Hi @nathan.loding thank you for your reply, I don’t have issue while accessing Operate, it’s only me that have case where we need separate permission to access UI, while existing permission read:* and write:* can be use for REST operation.

triyan · February 23, 2024, 10:41am

Hi @nathan.loding one more question, is Operate support data curtaining?

nathan.loding · February 23, 2024, 12:44pm

Hi @triyan - what do you mean by “data curtaining”?

I agree that the terminology is a bit confusing with the permissions. I’ll take this feedback to the product team. The user needs the Operate read:* permission to access the Operate UI; without it, they will get a “no permission” error.

triyan · February 26, 2024, 4:05am

Hi @nathan.loding thanks for your reply and sorry for confusion, maybe something like below explanation

Data Curtaining: Data curtaining focuses on controlling access to the data itself. This involves restricting user access to certain parts of data based on certain criteria, such as user role, data type, or other criteria. Data curtaining can be applied at the row, column, or even cell level in a database, allowing users to only see or access the data that is relevant to them.

RBAC (Role-Based Access Control): RBAC is an access management model that regulates user access rights based on the role or function they have in the organization. In RBAC, access rights are assigned to specific roles, and then users are assigned to those roles. Each role has a defined set of access rights, and users who own that role will have appropriate access rights. This allows managers to manage access more centrally and scalably.

I think you guys already implement the RBAC, but I want to know that if data curtaining is something on your roadmap?

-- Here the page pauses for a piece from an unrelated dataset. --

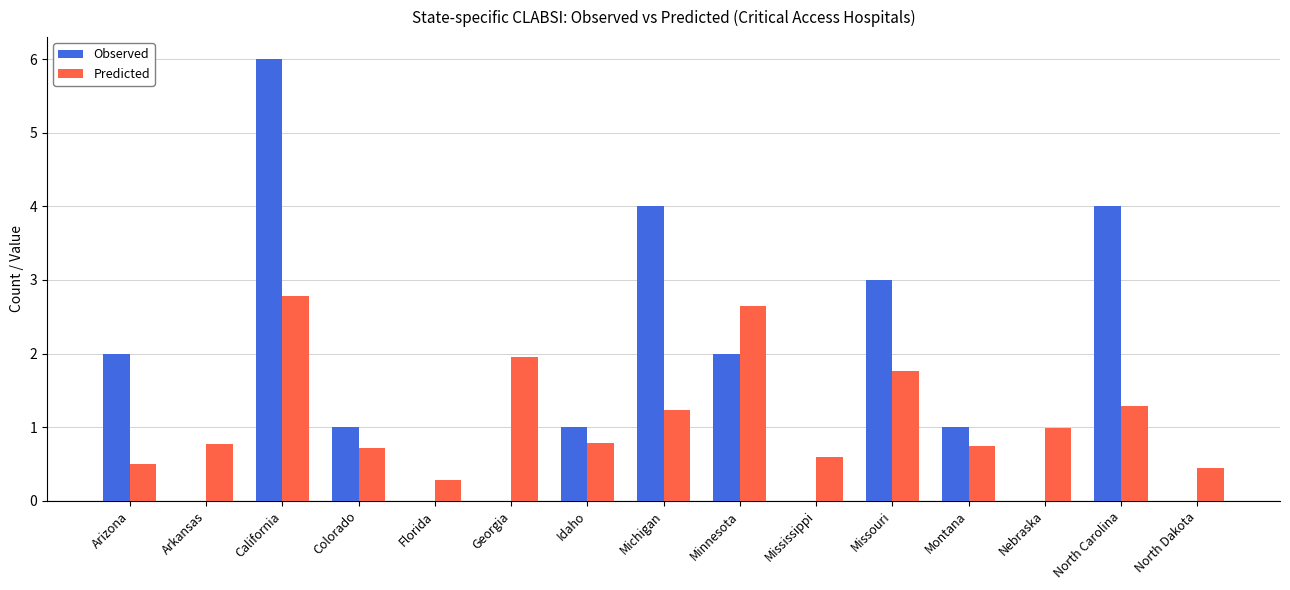

What are all the series names shown in the legend?

Observed, Predicted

nathan.loding · February 26, 2024, 4:47pm

Hi @triyan - there is nothing as granular as what you’ve described. Self-Managed supports multi-tenancy which achieves some “curtaining”, but within each tenant there is no row/column/cell-level equivalent. (Multi-tenancy is coming to a future release of the SaaS offering as well, but I don’t have a firm date on it’s release.)

Are you just exploring what is possible, or do you have some specific needs for data curtaining?

triyan · February 27, 2024, 3:16am

Hi @nathan.loding thanks for your reply, maybe I continue this discussion to enterprise camunda support.